▶ _Exercise objective_: The data below is to be written out exactly, with no pictures.

▶ _Input data_:
····················
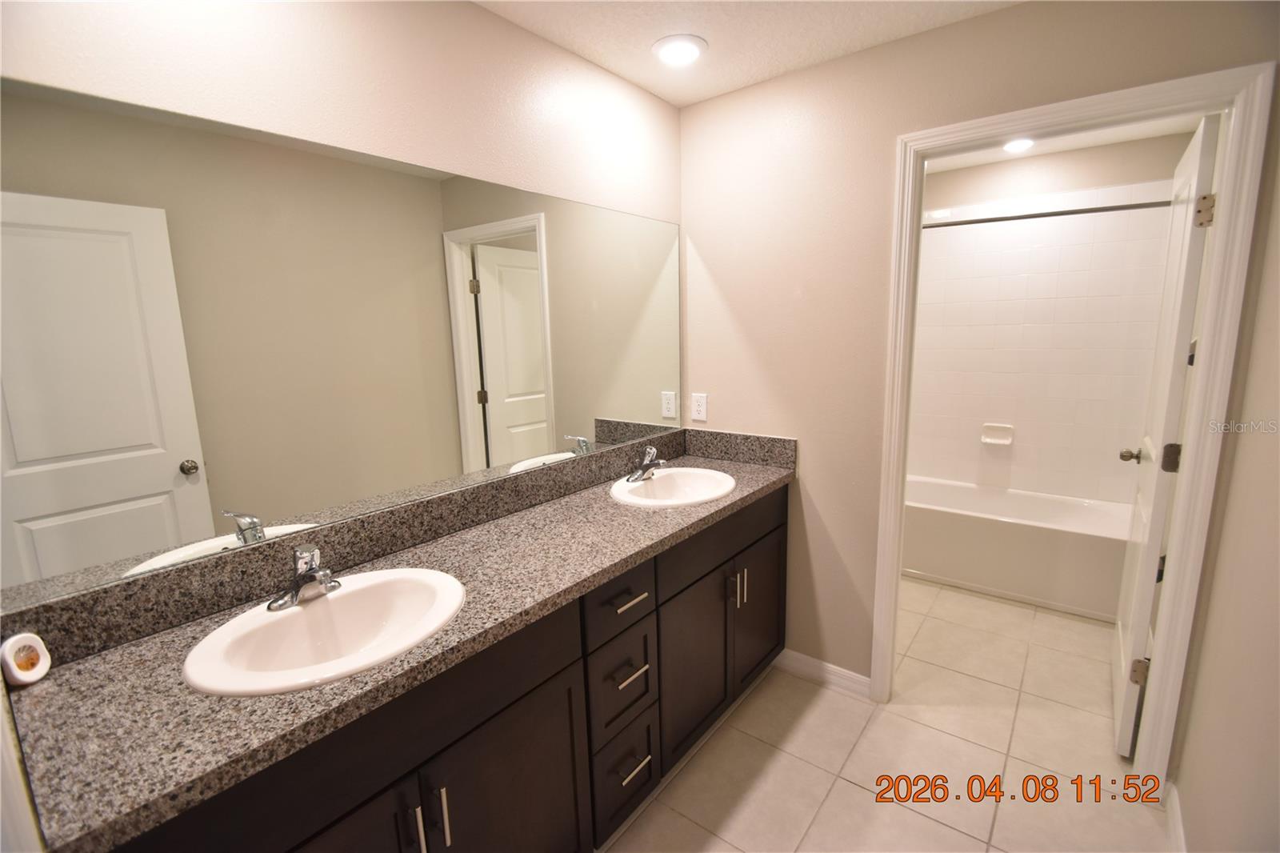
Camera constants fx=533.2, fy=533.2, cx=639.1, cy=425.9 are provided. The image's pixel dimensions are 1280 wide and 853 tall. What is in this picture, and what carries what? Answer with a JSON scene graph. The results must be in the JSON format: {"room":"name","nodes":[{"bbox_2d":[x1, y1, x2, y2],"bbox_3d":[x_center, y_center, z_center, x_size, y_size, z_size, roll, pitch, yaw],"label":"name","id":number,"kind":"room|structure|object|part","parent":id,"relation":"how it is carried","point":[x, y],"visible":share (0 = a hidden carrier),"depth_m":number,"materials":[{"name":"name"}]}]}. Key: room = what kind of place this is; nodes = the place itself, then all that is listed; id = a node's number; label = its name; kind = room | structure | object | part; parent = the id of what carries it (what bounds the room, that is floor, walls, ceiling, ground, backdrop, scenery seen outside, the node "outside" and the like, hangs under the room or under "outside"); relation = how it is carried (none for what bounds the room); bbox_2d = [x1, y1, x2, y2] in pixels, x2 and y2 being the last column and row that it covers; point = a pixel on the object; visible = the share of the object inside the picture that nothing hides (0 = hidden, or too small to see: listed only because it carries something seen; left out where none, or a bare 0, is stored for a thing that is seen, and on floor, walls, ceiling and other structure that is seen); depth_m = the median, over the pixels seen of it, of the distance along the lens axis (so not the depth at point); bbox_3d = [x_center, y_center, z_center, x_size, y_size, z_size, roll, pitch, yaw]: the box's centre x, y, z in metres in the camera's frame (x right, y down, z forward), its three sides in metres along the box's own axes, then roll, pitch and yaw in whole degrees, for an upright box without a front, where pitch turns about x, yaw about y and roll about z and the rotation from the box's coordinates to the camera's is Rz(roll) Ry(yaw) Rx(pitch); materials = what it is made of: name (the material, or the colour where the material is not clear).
{"room":"bathroom","nodes":[
{"label":"bathroom","id":0,"kind":"room"},
{"bbox_2d":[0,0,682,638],"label":"left wall","id":1,"kind":"structure","parent":0,"point":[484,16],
····················
▶ _Task response_:
Camera constants fx=533.2, fy=533.2, cx=639.1, cy=425.9 are provided. The image's pixel dimensions are 1280 wide and 853 tall. What is in this picture, and what carries what? Answer with a JSON scene graph. The results must be in the JSON format: {"room":"name","nodes":[{"bbox_2d":[x1, y1, x2, y2],"bbox_3d":[x_center, y_center, z_center, x_size, y_size, z_size, roll, pitch, yaw],"label":"name","id":number,"kind":"room|structure|object|part","parent":id,"relation":"how it is carried","point":[x, y],"visible":share (0 = a hidden carrier),"depth_m":number,"materials":[{"name":"name"}]}]}. Key: room = what kind of place this is; nodes = the place itself, then all that is listed; id = a node's number; label = its name; kind = room | structure | object | part; parent = the id of what carries it (what bounds the room, that is floor, walls, ceiling, ground, backdrop, scenery seen outside, the node "outside" and the like, hangs under the room or under "outside"); relation = how it is carried (none for what bounds the room); bbox_2d = [x1, y1, x2, y2] in pixels, x2 and y2 being the last column and row that it covers; point = a pixel on the object; visible = the share of the object inside the picture that nothing hides (0 = hidden, or too small to see: listed only because it carries something seen; left out where none, or a bare 0, is stored for a thing that is seen, and on floor, walls, ceiling and other structure that is seen); depth_m = the median, over the pixels seen of it, of the distance along the lens axis (so not the depth at point); bbox_3d = [x_center, y_center, z_center, x_size, y_size, z_size, roll, pitch, yaw]: the box's centre x, y, z in metres in the camera's frame (x right, y down, z forward), its three sides in metres along the box's own axes, then roll, pitch and yaw in whole degrees, for an upright box without a front, where pitch turns about x, yaw about y and roll about z and the rotation from the box's coordinates to the camera's is Rz(roll) Ry(yaw) Rx(pitch); materials = what it is made of: name (the material, or the colour where the material is not clear).
{"room":"bathroom","nodes":[
{"label":"bathroom","id":0,"kind":"room"},
{"bbox_2d":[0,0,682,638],"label":"left wall","id":1,"kind":"structure","parent":0,"point":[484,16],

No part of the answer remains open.